Three superb sémillons from the southern hemisphere

Look for ‘tropical fruit and herbal notes’: a vineyard at the foot of the Andes, Mendoza, Argentina.
Look for ‘tropical fruit and herbal notes’: a vineyard at the foot of the Andes, Mendoza, Argentina. Photograph: Edsel Querini/Getty Images

El Enemigo Semillón, Uco Valley, Mendoza, Argentina 2022 (£18, Tesco) In this space a couple of weeks ago, I extolled the virtues of the many great wines being made in Argentina from grape varieties other than its most famous vinous export, malbec.
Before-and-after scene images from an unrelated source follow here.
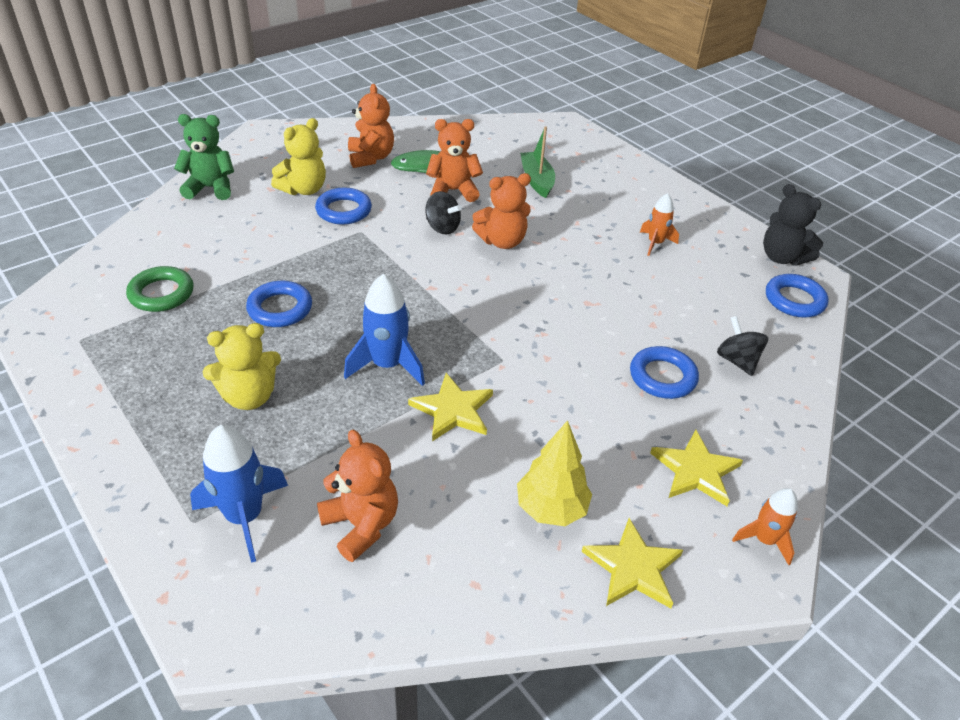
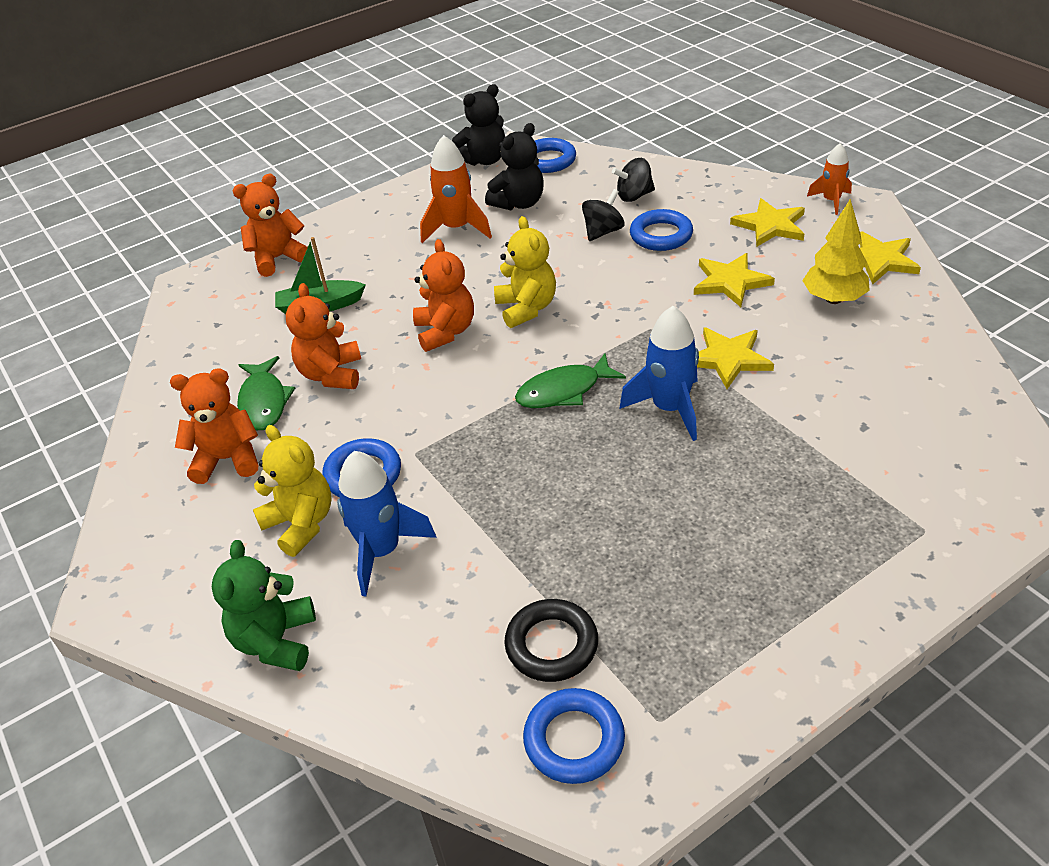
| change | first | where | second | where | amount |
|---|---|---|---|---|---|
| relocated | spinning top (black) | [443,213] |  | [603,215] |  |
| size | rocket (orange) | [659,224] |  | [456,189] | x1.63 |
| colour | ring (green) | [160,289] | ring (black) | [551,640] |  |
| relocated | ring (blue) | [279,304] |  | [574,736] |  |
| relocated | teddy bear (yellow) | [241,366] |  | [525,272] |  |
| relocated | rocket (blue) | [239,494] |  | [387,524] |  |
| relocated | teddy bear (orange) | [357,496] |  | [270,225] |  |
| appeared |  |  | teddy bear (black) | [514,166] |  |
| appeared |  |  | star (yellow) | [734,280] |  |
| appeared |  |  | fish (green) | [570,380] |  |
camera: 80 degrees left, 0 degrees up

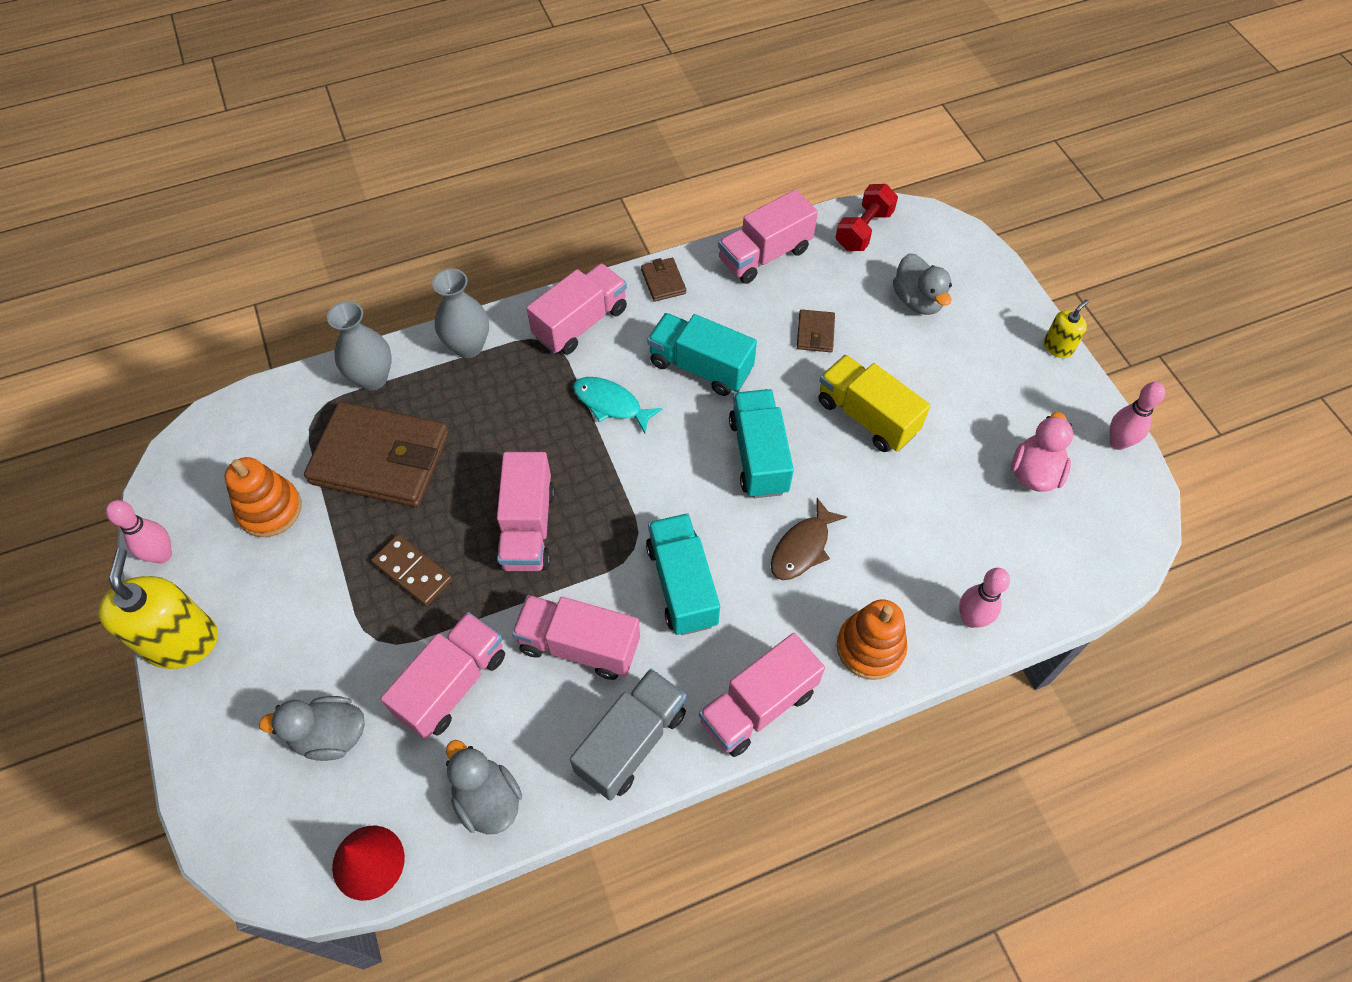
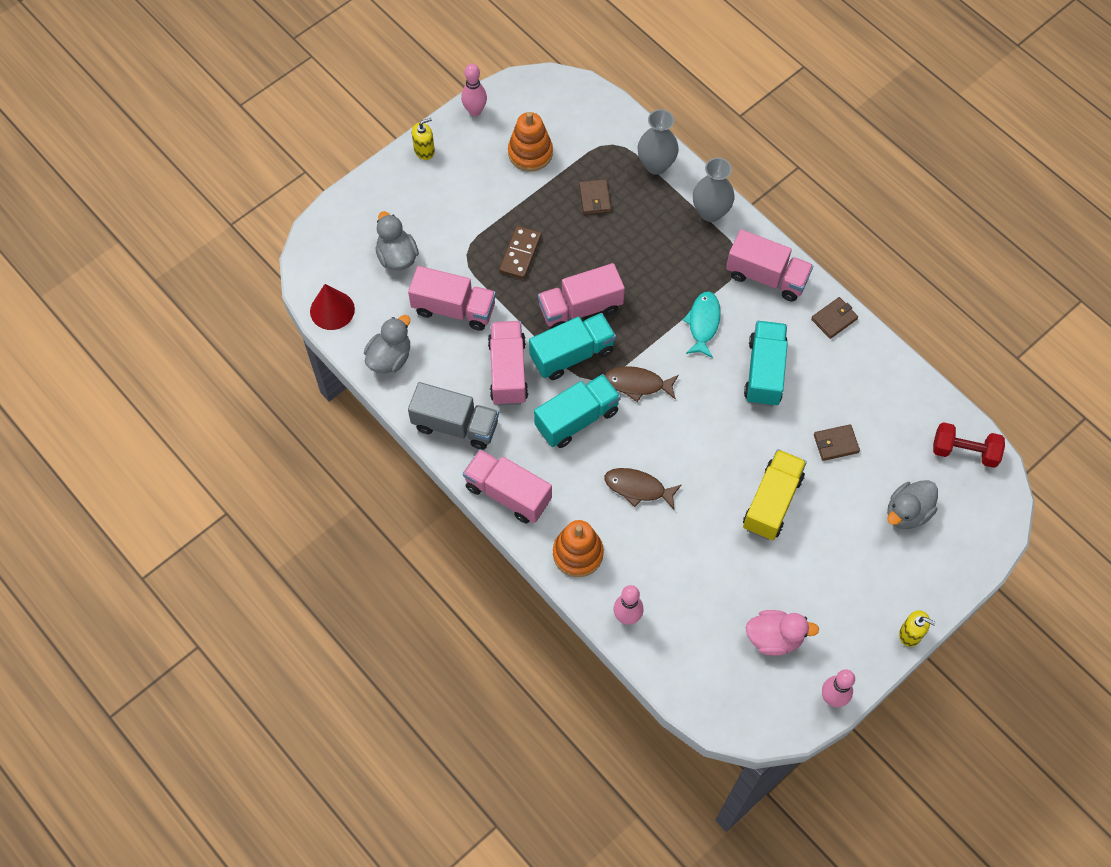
| change | first | where | second | where | amount |
|---|---|---|---|---|---|
| missing | truck (pink) | [768,237] |  |  |  |
| relocated | truck (turquoise) | [761,443] |  | [572,346] |  |
| size | wallet (brown) | [376,454] |  | [595,197] | x0.42 |
| size | soap dispenser (yellow) | [158,608] |  | [423,139] | x0.50 |
| appeared |  |  | fish (brown) | [642,384] |  |
camera: 70 degrees right, 5 degrees up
One variety I didn’t mention last time out is the white sémillon, which had been very widely used in Argentina until the 1970s, when growers started ripping it out in favour of chardonnay. There’s not all that much left these days (there’s about a tenth of what was around at its peak of popularity), but what remains can make for some seriously interesting stuff – including the standout bottle in a lineup featuring a number of fun new wines at a recent Tesco press tasting. El Enemigo comes from 70-year-old vines, and, as so often with venerable vines, their presence accounts at least in part for the wine’s glorious depth and balance. But there’s a substantial savoury feel, too, and some tropical fruit and herbal notes – it’s a complex, gastronomic delight.
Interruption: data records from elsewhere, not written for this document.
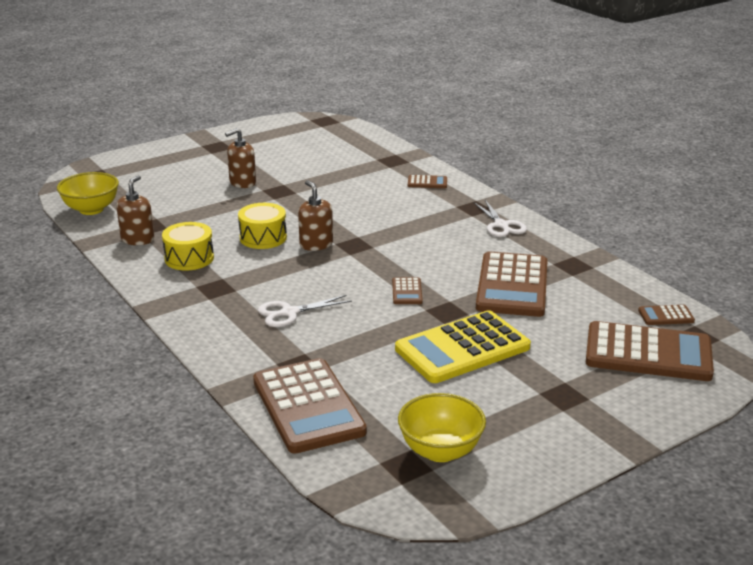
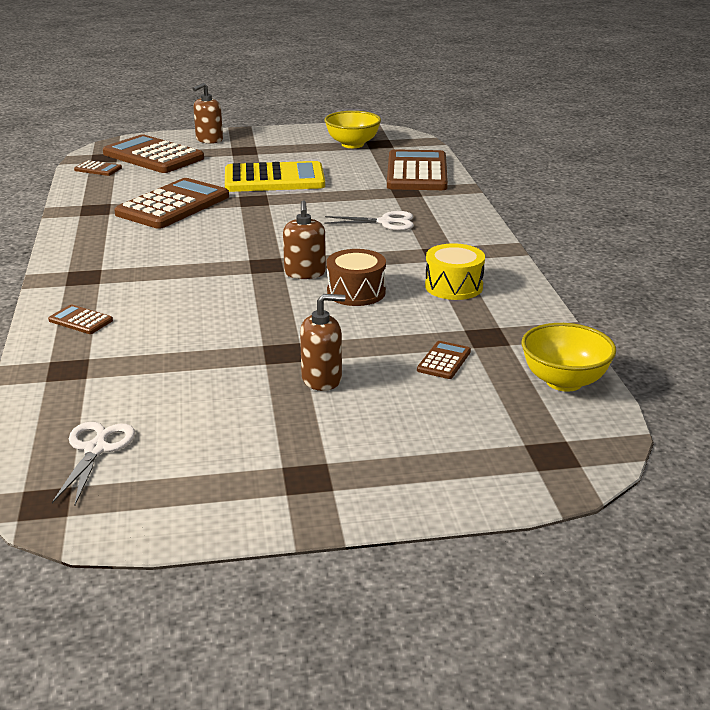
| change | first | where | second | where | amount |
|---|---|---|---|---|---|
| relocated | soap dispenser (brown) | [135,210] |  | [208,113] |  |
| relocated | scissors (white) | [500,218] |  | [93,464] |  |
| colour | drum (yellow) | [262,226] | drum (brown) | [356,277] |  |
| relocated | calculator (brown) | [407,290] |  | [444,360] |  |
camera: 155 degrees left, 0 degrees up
Tyrrell’s Hunter Valley Semillon, New South Wales, Australia 2023 (£20.95, Nickolls & Perks) As Graham Nash, the Tesco wine buyer responsible for snapping up the El Enemigo, says in the notes he presented to the press, there isn’t a great deal of single-varietal semillon around these days. One exception is Australia, home, as it happens, to a perennial favourite of mine from the Tesco’s range that is also very much on song in its latest vintage (2019): the sweetly golden elixir dessert wine that is Tesco Finest Dessert Semillon made for the retailer by De Bortoli Wines in the Riverina. At £6.75 for 37.5cl, it remains one of the best-value stickies around, a delight with blue cheese or fruity puddings. Australian winemakers also use semillon to make one of the most distinctive dry white wine styles around in the Hunter Valley, with Tyrrell’s a benchmark example. Deliciously tight, taut and lemony right now, it will transform over decades into a whole other toasty, lime-marmalade and lanolin-scented dimension.
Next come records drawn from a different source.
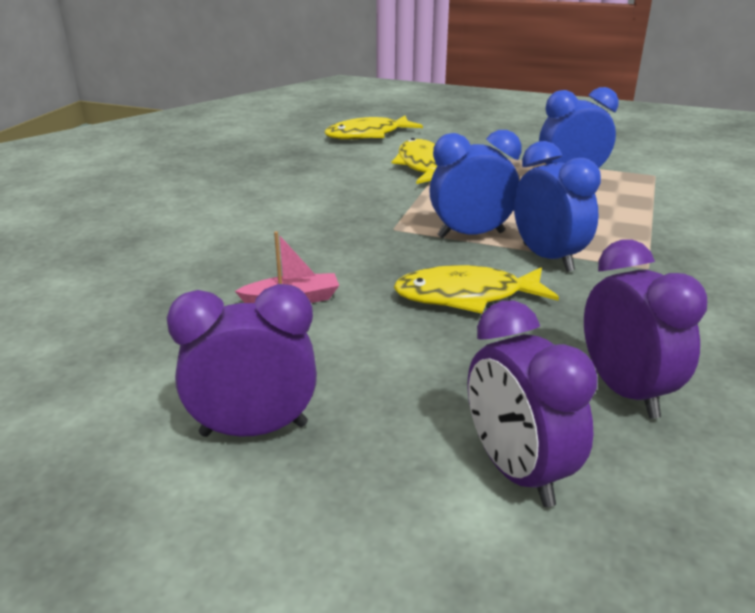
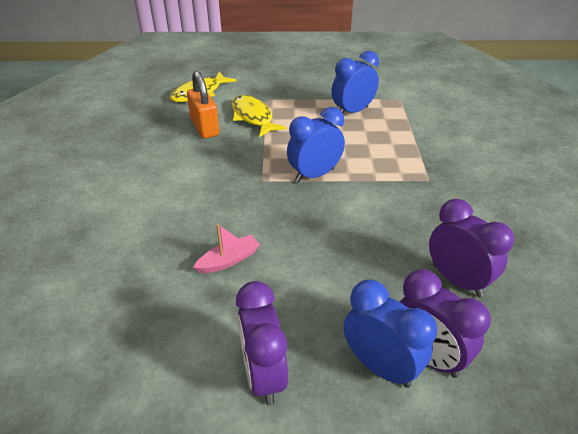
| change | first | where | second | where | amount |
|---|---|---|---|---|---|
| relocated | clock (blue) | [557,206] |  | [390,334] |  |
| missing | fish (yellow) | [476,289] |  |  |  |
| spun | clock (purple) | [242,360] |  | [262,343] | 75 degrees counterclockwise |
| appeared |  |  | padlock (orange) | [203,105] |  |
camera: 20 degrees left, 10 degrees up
Coterie by Wildeberg Sémillon/Sauvignon Blanc, South Africa 2022 (£13.45,
NY Wines)
The wines made from sémillon in its ancestral homeland, Bordeaux, are, like almost everything made in this corner of southwest France, blends with other varieties – sauvignon blanc and sometimes a dollop of muscadelle. The recipe is nicely worked in Château Argadens Bordeaux Blanc 2023 (from £13.50, hedonism.co.uk; cambridgewine.com; tanners-wines.co.uk), with sauvignon blanc taking the lead and bringing zip and grapefruity tang, while the sémillon adds texture and weight in a dry white that absolutely sings with rich, creamy dishes involving fish or with gratin-type vegetable dishes. Producers all over the world have been inspired by the Bordeaux-patented sem-sauv mix, just as they have by the region’s cabernet sauvignon-merlot red blend. These days, many of my favourite examples come from South Africa, among them Coterie by Wildeberg, which has a tingling, contrasting combination of fluency, pithy citrus, depth of feel and herby complexity (lemon thyme and fennel).